佐藤成史FF徒然草第23話、フライフィッシング佐藤成史FF徒然草第23話、フライフィッシング佐藤成史FF徒然草第23話、フライフィッシング
佐藤成史
FF徒然草 第23話


■こんな穏やかな風景の中でも、何が起こるか予想すらできません

☆つむじ風  ……ある晴れた日の午後に

 このお話は、10年ほど前に自分自身が体験した実話です。

 清々しい陽射しの降り注ぐ北国の初夏、谷間の森と川は、生き急ぐ生物たちの活気に満ち満ちていました。

 東北地方の取材は順調で、予定よりも1日早く終了しました。スタッフは早々に帰京することになったため、私は残りの1日を使って、以前から気になっていた北上山地北部を流れるある渓を訪ねてみようと思いました。そこはアクセスが容易なわりには大物が多く、時期的にも6月が一番だと聞いていたからです。

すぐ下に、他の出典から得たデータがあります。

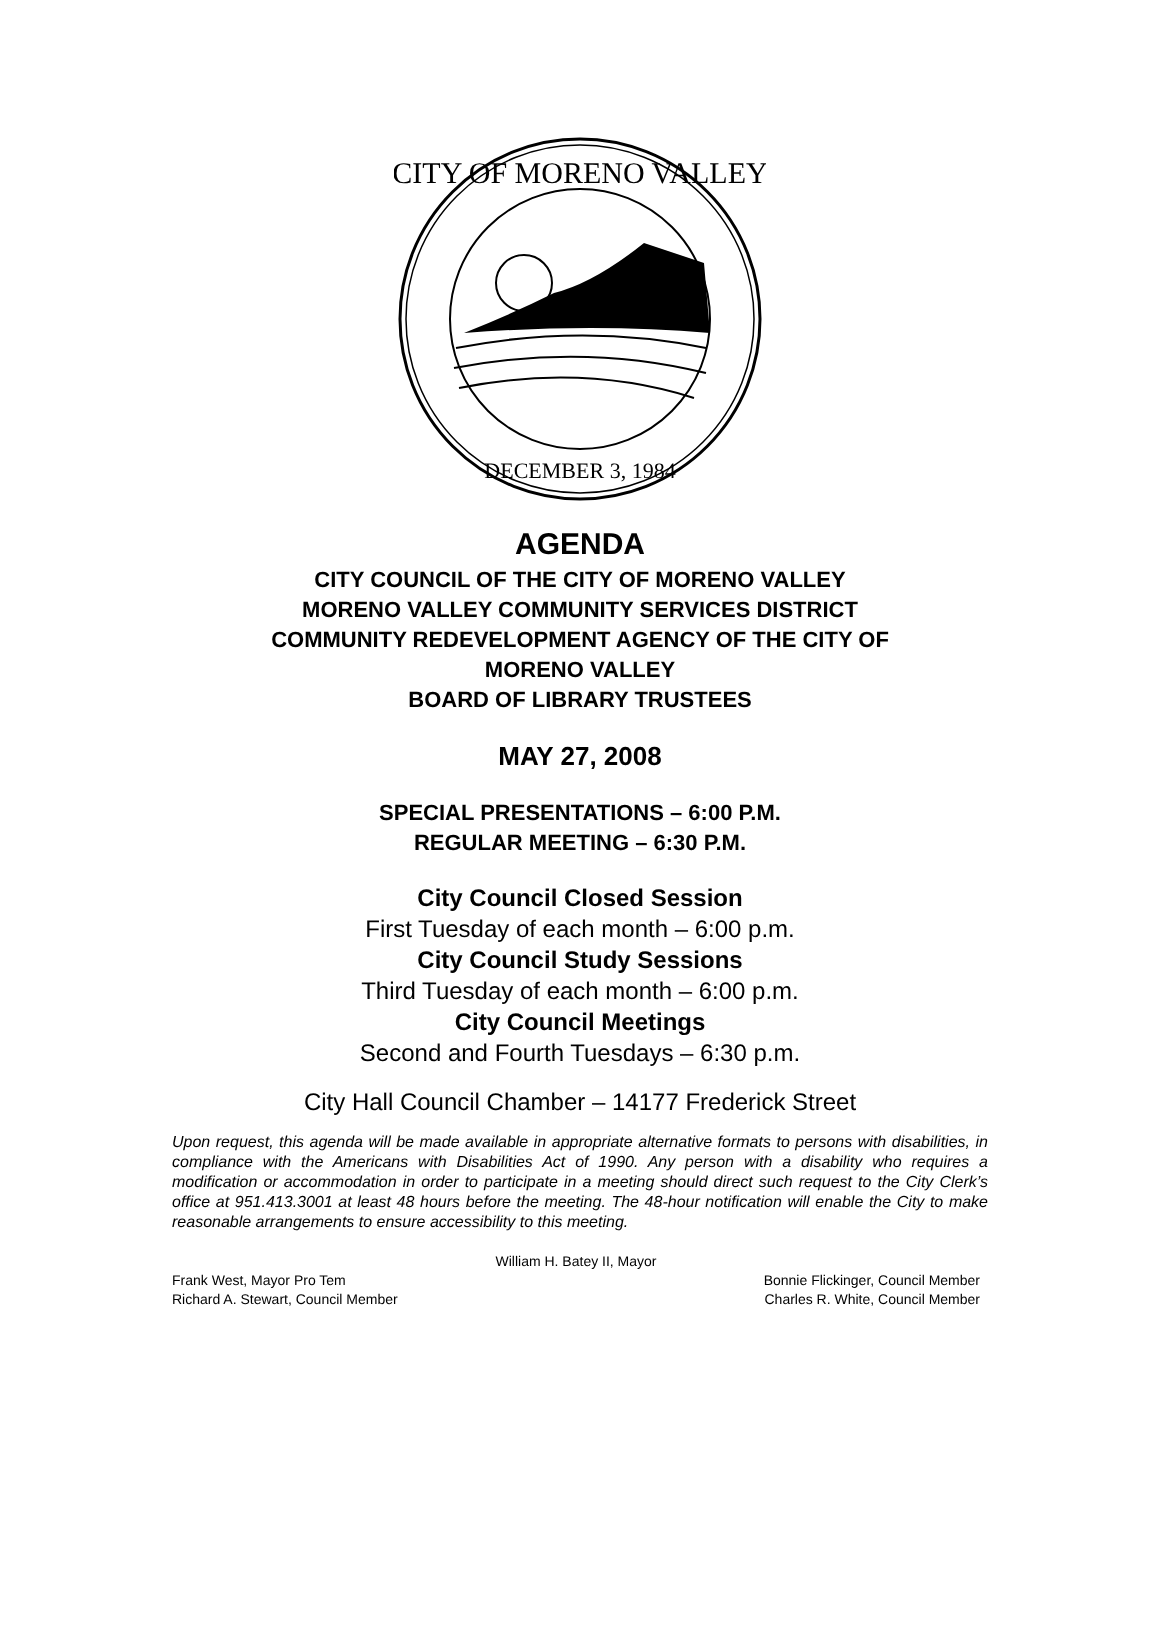CITY OF MORENO VALLEY
DECEMBER 3, 1984
AGENDA
CITY COUNCIL OF THE CITY OF MORENO VALLEY
MORENO VALLEY COMMUNITY SERVICES DISTRICT
COMMUNITY REDEVELOPMENT AGENCY OF THE CITY OF
MORENO VALLEY
BOARD OF LIBRARY TRUSTEES
MAY 27, 2008
SPECIAL PRESENTATIONS – 6:00 P.M.
REGULAR MEETING – 6:30 P.M.
City Council Closed Session
First Tuesday of each month – 6:00 p.m.
City Council Study Sessions
Third Tuesday of each month – 6:00 p.m.
City Council Meetings
Second and Fourth Tuesdays – 6:30 p.m.
City Hall Council Chamber – 14177 Frederick Street
Upon request, this agenda will be made available in appropriate alternative formats to persons with disabilities, in compliance with the Americans with Disabilities Act of 1990. Any person with a disability who requires a modification or accommodation in order to participate in a meeting should direct such request to the City Clerk’s office at 951.413.3001 at least 48 hours before the meeting. The 48-hour notification will enable the City to make reasonable arrangements to ensure accessibility to this meeting.
William H. Batey II, Mayor
Frank West, Mayor Pro Tem Bonnie Flickinger, Council Member
Richard A. Stewart, Council Member Charles R. White, Council Member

 盛岡から2時間ほどのドライブで目的地に到着しました。整然と植え込まれた落葉松林は新緑の季節を迎え、眩いばかりの萌黄色にきらめいています。渓を見下ろせる場所に何度も車を止め、流れを覗き込んでは魚を探します。特別大きな魚は見当たらないものの、良いポイントには必ずといっていいほど魚影を見ることができます。

 どこから川に降りようかと思案しながら、とりあえず上流部まで走って川の全貌を把握することにしました。それで先行者の有無も確認できるし、釣りをする区間の様子もあらかじめチェックすることができます。

ゆったりとした流れは、地図で見るよりもはるかに奥が深そうでした。そろそろ偵察はやめて、あらかじめ確認してあった入川点まで戻ろうとしたとき、川へと続いていそうな細い道がふと目に入りました。入り口付近の草はきれいに刈られていたので、山仕事の人たちが往来する小道なのだろうと思いました。

車を止め、その道を辿って川まで降りてみました。川の規模はすっかり小さくなっていましたが、新緑を映す水面はきらきらと輝いて、軽やかな沢音が心地良く初夏の空気を震わせていました。

少し下流から釣り上がって、ここから上がればいいかなと思いながら車へ戻りました。そしてドアを開けて車に乗り込もうとした瞬間、誰かの声が聞こえたのです。

「すみません……」

声の主は見当たりませんでしたが、それは確かに中年女性の声でした。

周囲には何の気配も感じられません。しかしその声があまりに近かったので、当然、自分に対して投げかけられたものだと判断しました。山菜採りの人でもいるのだろうか? そんなふうに思い直し、あたりを見回しながら少しの躊躇と共に、

「はい!」

と答えてみました。

するとそのとき、自分の発した声に重なるようにして、「はい!」という別の男性の声が聞こえたのです。その前の女性の声といい、聞き間違えることなどありえないはっきりとした“音”です。やはり他にも人がいるのかと、もう一度周囲を見渡しました。

けれどもそこには何の気配もなければ、人の姿など一切見当たりません。さっきまでとまったく同じ風景が広がり、青い空に燦々と太陽が輝いているだけです。

しばしの沈黙……そして、背筋を走る悪寒……。

その刹那、あろうことか、一閃のつむじ風が谷筋を吹き抜けたのです。それはブォーという轟音と共に下流方向から吹き上げてきました。

舞い上がる砂塵、新緑に萌える落葉松の枝葉を揺り動かし、森全体が低い唸り声をあげてざわめいていました。まるで今起こった不思議な出来事を、一瞬にして時空の彼方へと吹き飛ばしてしまうかのような勢いです。

空は高く青く、降り注ぐ陽射しの明るさにも何の変化もないのに、自分を囲む空間だけが、別の世界に入ってしまったような……そんな違和感を覚えました。

このままどこかへ連れ去られてしまうのか、誰がいったい何のために? これは現実? どうして自分がこんな目に……。さまざまな不安が脳裏を駆け回る中、慌てて車に飛び乗り、一目散に林道を駆け下りました。

生命ざわめく季節には、現世とあの世を隔てる扉に隙間ができるのでしょうか。

いつもは暗黒のしじまに漂う魑魅魍魎たちも、ついついその隙間から飛び出して、かつて自分たちが存在した世界を懐かしむのかもしれません。過ぎし日の夢を追いかけ、昂ぶる気持ちを抑えられずに……。

きっと何かの巡り合わせで、たまたまそんな妖しい場面に遭遇しただけなのす。あのとき目に入った小道は、あちらの世界とこちらとをつなぐ通路だったのかもしれませんね。

渓を囲む世界には、不思議な出来事がたくさん転がっているようです。